==== PASSAGE TO READ ====

With Mishima’s scandalous death, in Vincent’s words, ‘Mishima became the writer that everyone loves to hate’ (Vincent, 2003: 1). Ishiguro and Ōe, express worries over Mishima’s ‘misrepresentation’ of the Japanese for the West. But such embarrassments belie a concern about the desire for recognition of the ‘authentic’ Japanese by the West. These discourses about sexuality, masculinity and authentic ‘Japaneseness’ well reflect Mishima’s strategy to construct his image as the authentic Japanese man, even though all of such discourses invoke questions of ‘realness’ just as they are performed. Why does Mishima’s masculinity and sexuality disquiet so many public figures? In the following discussion, I will analyse his ultra-nationalist political arguments rather than his personality, focusing on the relationships between Japanese politics, masculinity and homoeroticism.

====

§ USING THE INFORMATION:
[a] In the passage on Mishima, what does Vincent say Mishima became after his scandalous death?
[b] Carry on the passage on Mishima, starting after its final sentence.
The records that follow come from a separate source and have no connection to the passage.

==== DATA LISTING ====

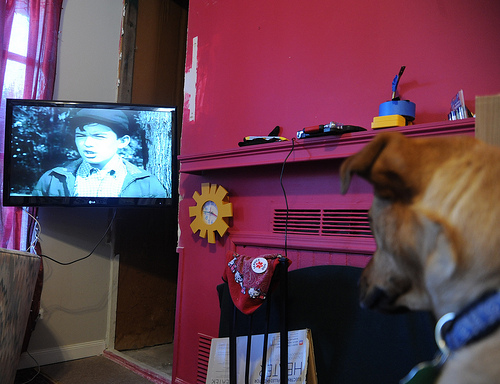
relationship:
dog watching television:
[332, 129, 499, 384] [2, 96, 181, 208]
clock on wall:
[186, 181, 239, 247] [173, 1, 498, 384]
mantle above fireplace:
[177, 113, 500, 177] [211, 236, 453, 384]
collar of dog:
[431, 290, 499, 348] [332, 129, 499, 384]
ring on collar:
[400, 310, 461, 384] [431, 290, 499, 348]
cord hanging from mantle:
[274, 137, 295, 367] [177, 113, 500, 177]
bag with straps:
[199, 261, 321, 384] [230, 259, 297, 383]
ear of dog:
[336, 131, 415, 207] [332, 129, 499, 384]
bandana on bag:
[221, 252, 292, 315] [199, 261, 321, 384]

====
==== DATA LISTING ====

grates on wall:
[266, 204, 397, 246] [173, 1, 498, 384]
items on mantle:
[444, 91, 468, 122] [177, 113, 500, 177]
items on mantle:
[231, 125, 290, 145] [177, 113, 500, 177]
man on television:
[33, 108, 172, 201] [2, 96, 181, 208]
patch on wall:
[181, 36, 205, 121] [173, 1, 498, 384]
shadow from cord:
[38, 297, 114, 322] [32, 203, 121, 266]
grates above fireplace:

====
==== DATA LISTING ====

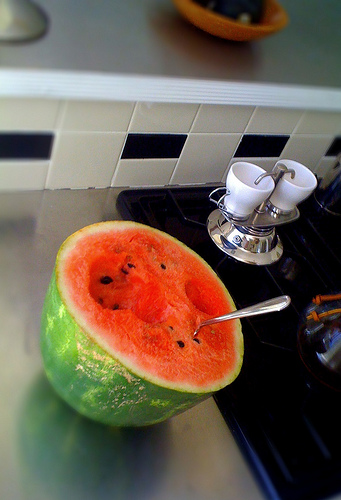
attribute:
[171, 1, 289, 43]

====

§ ANSWER LIST:
[a] According to Vincent, Mishima became "the writer that everyone loves to hate."

[b]
THE EMPEROR AND HOMOEROTICISM IN MISHIMA’S POLITICAL THOUGHTS
In his political essays, Mishima certainly links eroticism to political terrorism for the reconstruction of Japan, especially in his famous political essays The Defense of Culture [Bunka bōei ron] (2006a) and The Manifesto of Anti-revolution [Han-kakumei ron] (2006b), published in 1968 when left-leaning student activists were active and influential in Japanese society. His political thoughts need to be contextualised through key elements: Japan’s historical uniqueness, the emperor, and homoeroticism.
According to Mishima, Japan is a unique country, which has had unusual historical continuity and cultural wholeness since its beginning as a nation. The Japanese, he insisted, must protect such continuities and prevent divisions and schisms in Japan:
Japan is a rare country in the world which is an ethnically homogeneous and unilingual one and our nation, which shares the language, culture and tradition, has kept political unity since the dawn of time. Thus, our cultural continuity is entirely dependent on the inseparability of the people from the state. (Mishima, 2006a: 60)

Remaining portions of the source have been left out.